In vivo pharmacodynamic efficacy studies showed a drastic increase in the extent and duration of IOP reduction from ocular insert formulations in comparison to eye drop preparations. As the study was performed on glaucomatous rabbits, where an elevation in IOP was brought about, the results can be extrapolated to humans, as this model is shown to be identical to human glaucoma [23, 24]. The duration of IOP-lowering effect was shown to be prolonged for 24 h; thus, better patient compliance can be achieved by reducing the frequency of BRT administration.

Though the results of ocular inserts having 1 mg drug were compared with 2–3 drops of eye drop preparation (0.33 mg of BRT), it can be inferred that single administration of ocular insert containing sufficient amount of drug to maintain IOP under control is much preferred over four-times-a-day-administered eye drops, as the latter would result in flip flop profile between each administration. Also, since the drug is released slowly from the ocular inserts in a controlled manner, the systemic absorption of drug and related side/toxic effects could be minimised significantly.

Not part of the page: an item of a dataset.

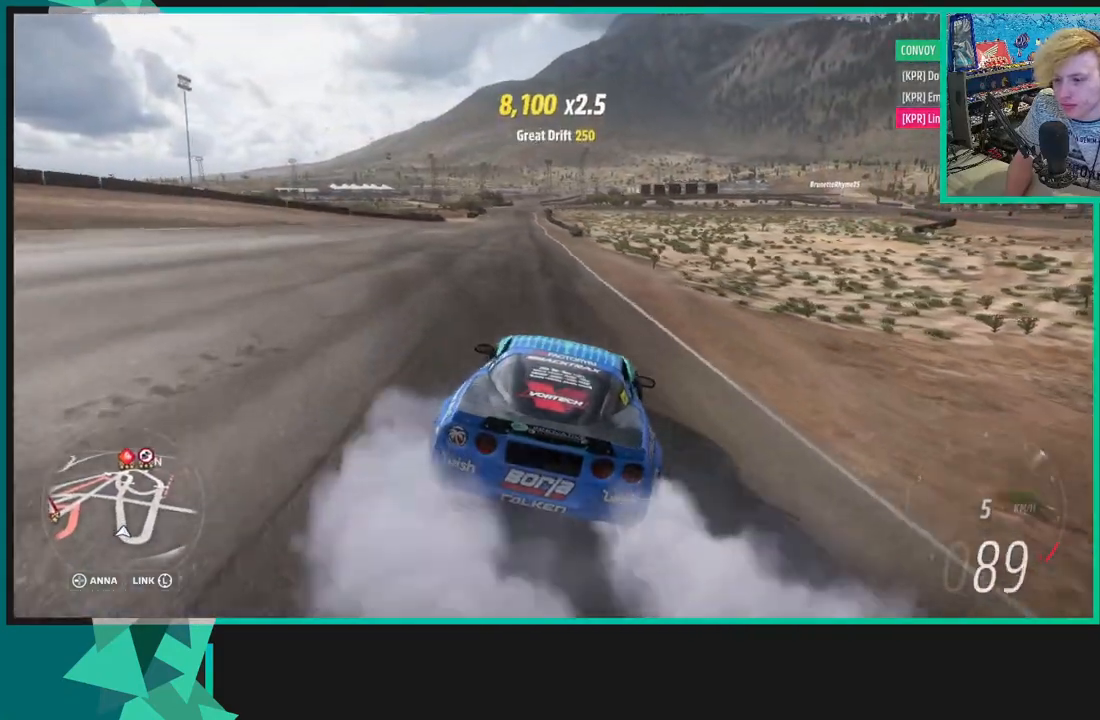
{"buttons": ["R2"], "left_stick": "down-left", "right_stick": "down", "events": [[167, "left_stick", "center"], [167, "right_stick", "down"], [417, "left_stick", "down-left"]]}
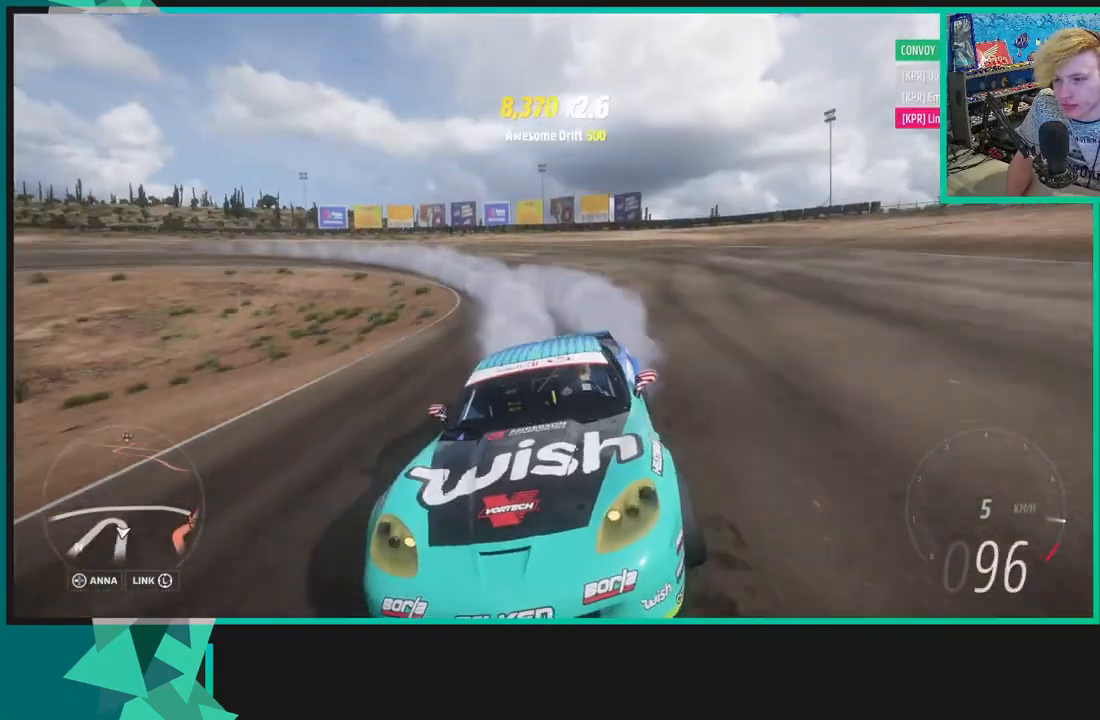
{"buttons": ["R2"], "left_stick": "center", "right_stick": "center", "events": [[67, "right_stick", "center"], [117, "left_stick", "center"]]}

The prepared ocular inserts using combination of hydrophilic and inert/zwitterionic polymers have the potential to improve the clinical efficacy of antiglaucoma drugs in improving the therapeutic outcome. Longer acting (once a week or once a month) inserts can be designed using rate retarding polymer coat over the designed matrix inserts. However, the drug content needs to be increased per insert based on therapeutic requirement for such long-term treatment.